На могиле сидел первый клинок Парижа, бретер, задира и любимец всех женщин шевалье де Сальмоньяк.[360] Но господи, пресвятая дева, в каком же виде! Где голландский парик, батистовая, с кружевами, рубашка и проверенная, валансьенская шпага — мощная, тяжелая, испанской работы, способная как колоть, так и рубить? Где ботфорты, жилет, панталоны, камзол, изысканная, вся в золоте, перевязь? Увы, в советские времена младший Сальмоньяк таскал техасы, тельник и замызганные полуботинки. Отечественной фабрики «Скороход», без шнурков, на босу ногу.

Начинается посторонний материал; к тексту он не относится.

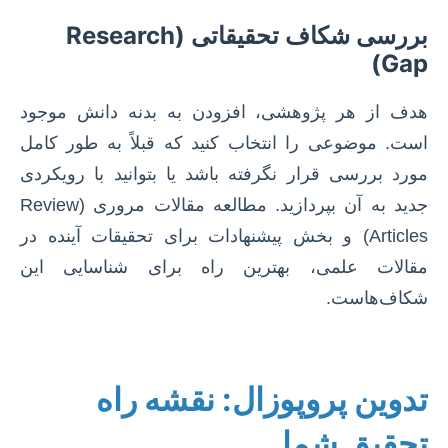
بررسی شکاف تحقیقاتی (Research
Gap)
هدف از هر پژوهشی، افزودن به بدنه دانش موجود
است. موضوعی را انتخاب کنید که قبلاً به طور کامل
مورد بررسی قرار نگرفته باشد یا بتوانید با رویکردی
جدید به آن بپردازید. مطالعه مقالات مروری (Review
Articles) و بخش پیشنهادات برای تحقیقات آینده در
مقالات علمی، بهترین راه برای شناسایی این
شکاف‌هاست.
تدوین پروپوزال: نقشه راه
تحقیق شما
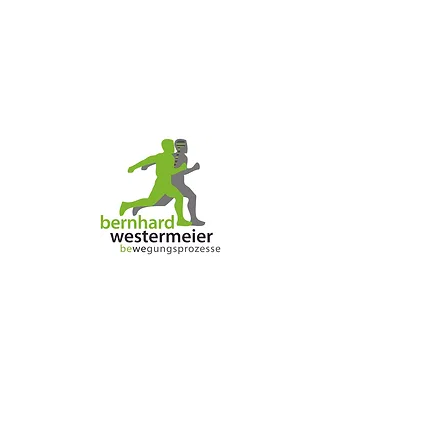
"Wunderbar! Bezaubernd!"
"Was findest du so bezaubernd?", fragte
Tommy.
"Mich", sagte Pippi zufrieden.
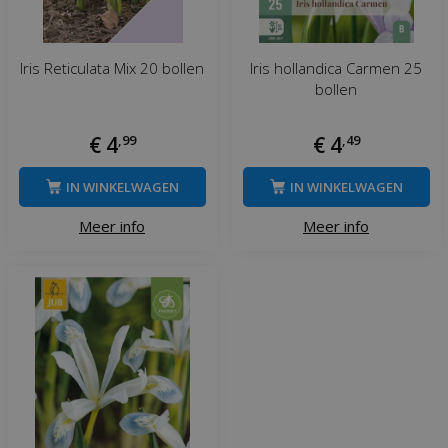
Iris Reticulata Mix 20 bollen
Iris hollandica Carmen 25
bollen
€
4
,
99
€
4
,
49
IN WINKELWAGEN
IN WINKELWAGEN
Meer info
Meer info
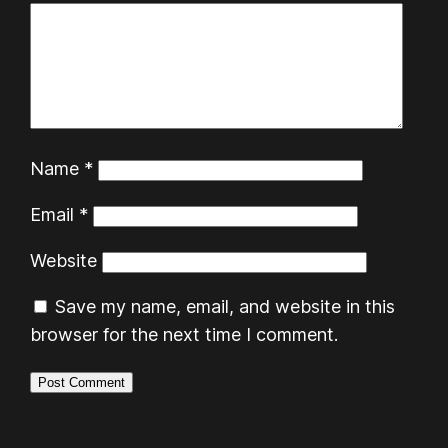
Name
*
Email
*
Website
Save my name, email, and website in this
browser for the next time I comment.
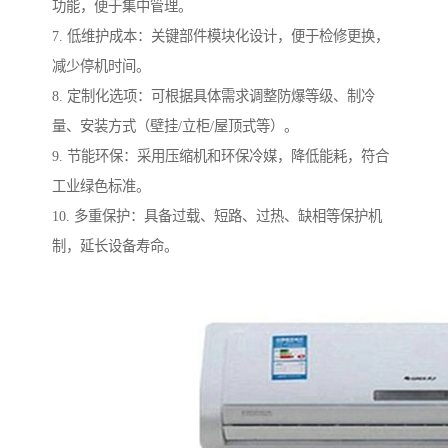
功能，便于集中管理。
7. 低维护成本：关键部件模块化设计，便于检修更换，
减少停机时间。
8. 定制化选项：可根据具体需求调整防爆等级、制冷
量、安装方式（壁挂/立柜/屋顶式等）。
9. 节能环保：采用压缩机和环保冷媒，降低能耗，符合
工业绿色标准。
10. 多重保护：具备过载、短路、过热、缺相等保护机
制，延长设备寿命。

— Едрить твою налево, Вася, князь! Ну не так и не этак! — Шевалье вскочил и заключил Бурова в объятия. — Кореш! Корешок!
От него умопомрачительно несло свалкой, кладбищем и иловыми, доходящими до кондиций картами. Не цветочным одеколоном и не лавандовой водой, однако Буров и не подумал отстраняться.
— Анри, друг! — с чувством сказал он, похлопал экс-Сальмоньяка по спине и, разомкнув наконец кольцо объятий, с улыбкой покачал головой: — Да, тесен мир. И что это тебе в Америке-то не сиделось?[361] Не понравилось что?
— Да это моя работа мессиру не понравилась. Похоже, погорячился я с Декларацией-то независимости.